I love history, and I inhale great historical fiction. Arms of Deliverance, the newest book from my friend Tricia Goyer, is such a book. You can read Chapter One of the book at Tricia’s blog Real Life.
I’ve had the privilege of watching Tricia write several other books. It’s delightful to watch an idea develop into a complete book. To give you an idea of how she did that with this book, here’s insight from Tricia on how she wrote the book:
The idea for Arms of Deliverance came one day as I was researching for my novel Night Song. I was watching a video that talked about Lebensborn homes in Nazi Europe. These were homes where young women birthed children for the Reich. After all, to have a “Thousand Year Reich” the Germans needed future Aryans. That was the first layer of the story.
The second layer came when I was researching my novel, Dawn of a Thousand Nights. First, I was studying these amazing women who risked their lives during WWII. (Dawn of a Thousand Nights involved female pilots who ferried US planes around the country.) Other brave women who risked their lives were female war reporters, and I knew I wanted to write a story about them. This sparked my interest too.

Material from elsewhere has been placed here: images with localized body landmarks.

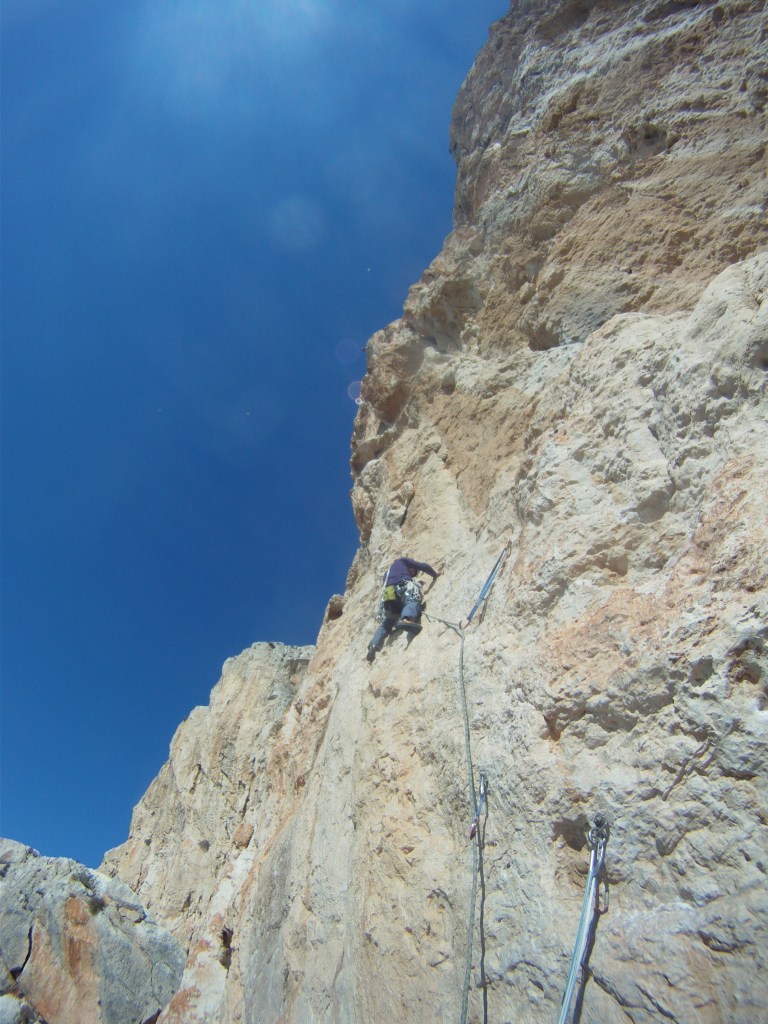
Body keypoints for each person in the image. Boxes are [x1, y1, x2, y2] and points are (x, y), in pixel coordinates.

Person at [366, 557, 440, 662]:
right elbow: (422, 566)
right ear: (411, 567)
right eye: (413, 572)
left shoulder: (387, 574)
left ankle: (373, 646)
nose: (412, 574)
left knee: (387, 622)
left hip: (387, 598)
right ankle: (406, 620)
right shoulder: (402, 561)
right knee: (412, 600)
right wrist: (434, 574)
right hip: (401, 586)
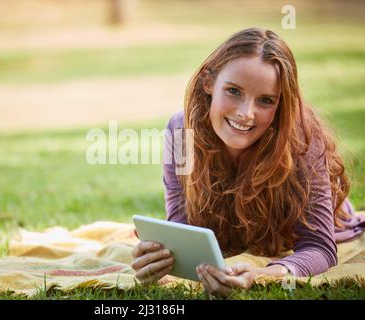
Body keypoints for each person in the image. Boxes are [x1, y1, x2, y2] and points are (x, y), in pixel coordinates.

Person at [131, 28, 365, 296]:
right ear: (209, 82)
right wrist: (160, 258)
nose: (246, 114)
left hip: (316, 223)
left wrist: (265, 274)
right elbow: (183, 227)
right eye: (233, 91)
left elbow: (320, 247)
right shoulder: (181, 131)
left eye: (265, 100)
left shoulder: (302, 140)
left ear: (281, 104)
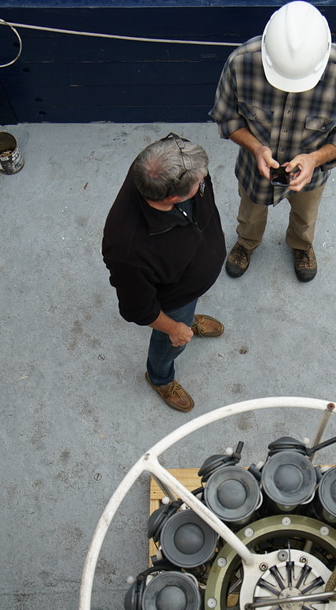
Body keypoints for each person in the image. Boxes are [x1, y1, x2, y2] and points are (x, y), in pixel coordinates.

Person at [209, 0, 336, 283]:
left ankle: (301, 246)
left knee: (306, 217)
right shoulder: (240, 63)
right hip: (254, 169)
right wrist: (257, 148)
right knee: (249, 214)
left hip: (312, 175)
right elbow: (226, 118)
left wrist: (314, 159)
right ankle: (246, 242)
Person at [102, 134, 226, 412]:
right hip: (174, 300)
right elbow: (138, 309)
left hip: (191, 278)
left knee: (187, 311)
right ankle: (159, 377)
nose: (204, 179)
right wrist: (175, 328)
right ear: (173, 197)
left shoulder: (167, 158)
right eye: (199, 181)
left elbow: (201, 189)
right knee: (170, 343)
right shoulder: (129, 250)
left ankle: (189, 318)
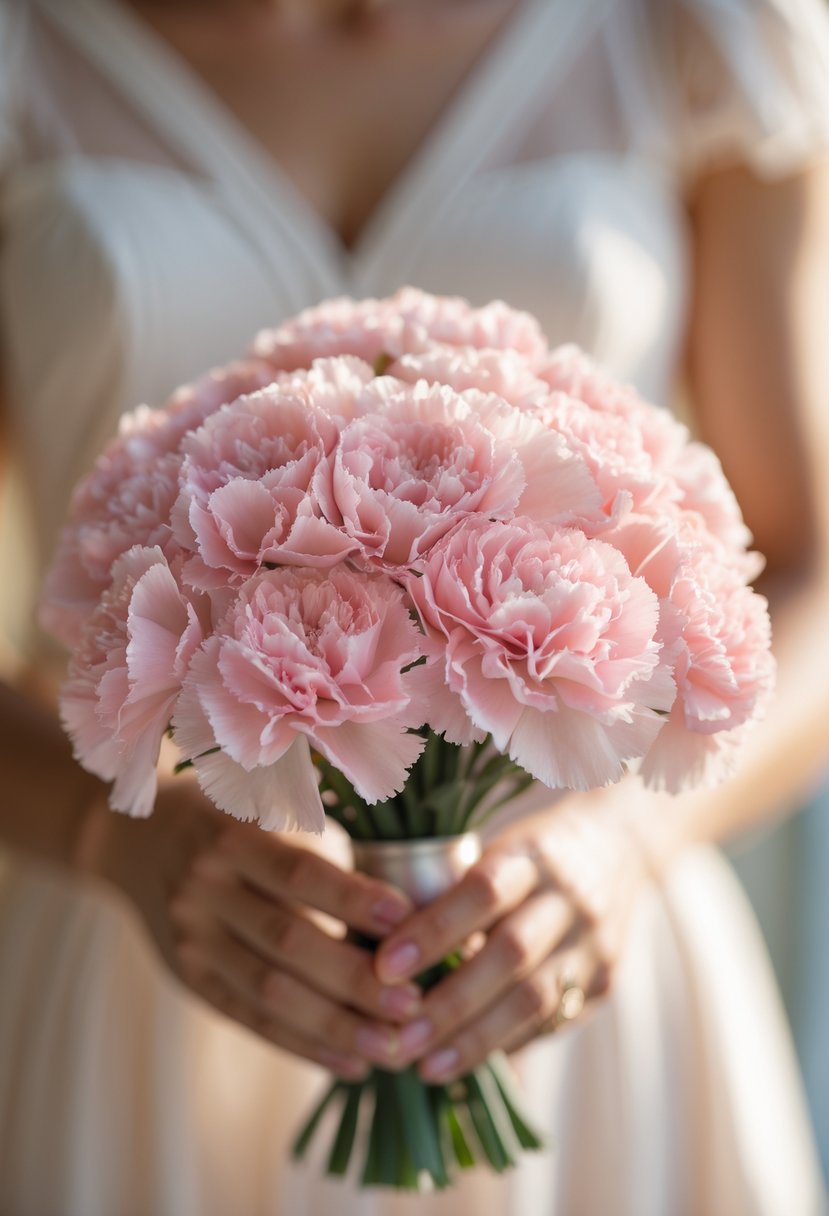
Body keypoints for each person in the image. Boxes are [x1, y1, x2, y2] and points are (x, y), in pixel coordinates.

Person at [1, 0, 829, 1212]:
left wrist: (629, 843)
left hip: (576, 959)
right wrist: (117, 837)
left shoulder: (696, 32)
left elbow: (813, 574)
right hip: (155, 958)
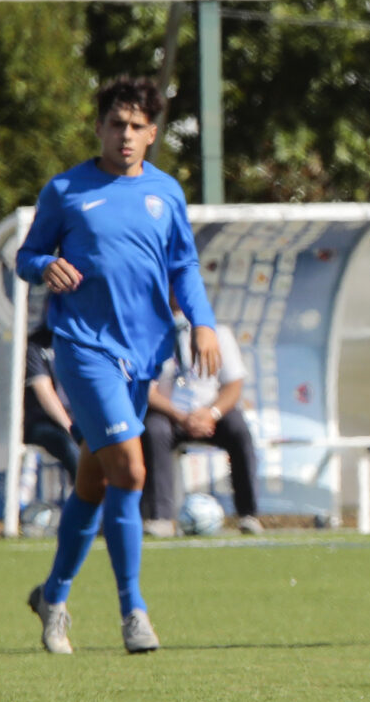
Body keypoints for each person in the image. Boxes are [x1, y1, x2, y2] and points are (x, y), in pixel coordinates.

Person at [16, 75, 221, 655]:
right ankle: (134, 612)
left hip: (145, 354)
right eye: (116, 124)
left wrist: (202, 320)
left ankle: (53, 597)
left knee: (94, 477)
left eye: (136, 127)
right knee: (130, 471)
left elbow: (184, 267)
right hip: (83, 349)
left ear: (152, 133)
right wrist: (41, 267)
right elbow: (26, 255)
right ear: (100, 128)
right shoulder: (67, 190)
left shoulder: (166, 192)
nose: (125, 135)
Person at [140, 324, 264, 536]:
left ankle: (248, 514)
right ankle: (160, 518)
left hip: (210, 412)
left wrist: (211, 413)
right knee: (153, 431)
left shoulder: (218, 332)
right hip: (168, 413)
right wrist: (181, 417)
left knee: (239, 430)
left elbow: (233, 384)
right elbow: (145, 389)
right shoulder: (147, 330)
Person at [20, 325, 82, 494]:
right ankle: (91, 504)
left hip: (82, 418)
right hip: (43, 422)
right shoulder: (35, 345)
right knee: (69, 446)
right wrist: (71, 428)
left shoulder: (85, 340)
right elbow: (44, 392)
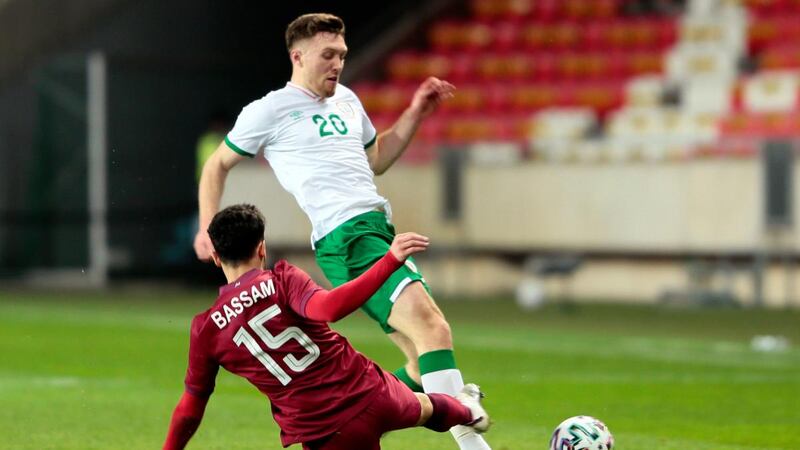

Throw in my intrigue of B-17 bomber crews over Europe, and you have the first three elements of Arms of Deliverance. The fourth is a Nazi officer in search for . . . well, you’ll have to read the novel to find out!
The first thing I did when I started researching was to check to see if I could find any veterans who were there. I got a hold of an amazing group of men with the 91st Bomb Group. I couldn’t have asked for a better group of guys. You can check them out at their website (http://www.91stbombgroup.com/). Be sure to take time to look at the photos and read the TRUE stories from the 91st!
The men gave me all types of information. They gave me the details of exact flights, actual photographs from that time, and they shared their personal experiences and stories.
Of course, God always surprises me with “abundantly more than I ask for or imagine” when it comes to research for these stories. Here’s one of those God-gifts:
One thing you may remember from photos of old bombers is the nose art, which highlighted the bomber’s name. During my writing, I kept praying for the perfect name for my bomber—something to tie into the book.
During my research I met a veteran from the 91st Bomb Group named Jack Gaffney. Out of the blue, Jack suggested I use the name “Destiny’s Child.” (This came years before the music group!) You see, Jack was a ground crew member and a nose-art artist. He painted the nose art “Destiny’s Child” and other B-17 Bombers.
At the time, Jack had no idea of premise of my novel included the Lebensborn homes and a special child. Is that cool or what?!
To see Jack’s nose art, go here.
Okay, here’s just one more cool story . . .
I’d previously read books about the underground resistance in Belgium, and I knew I wanted to include that in this novel too. In order for that to work, I need to set my novel in a Lebensborn home in Belgium. There was only one of these birthing homes in all of Belgium, yet I could find very little information about it from books or the Internet.
One day I was praying about how to get information, and God reminded me I knew someone from Belgium. I’d met a historian Roger Marquet at a World War II reunion. I emailed Roger and asked if he knew how I could find information on this home. “Oh, yes, I grew up in that town, and I knew the woman who manages the castle where the home used to be.”
Imagine that. I knew only one person in Belgium—someone I had met two years earlier—who had the exact information I needed. Is that another God thing, or what?!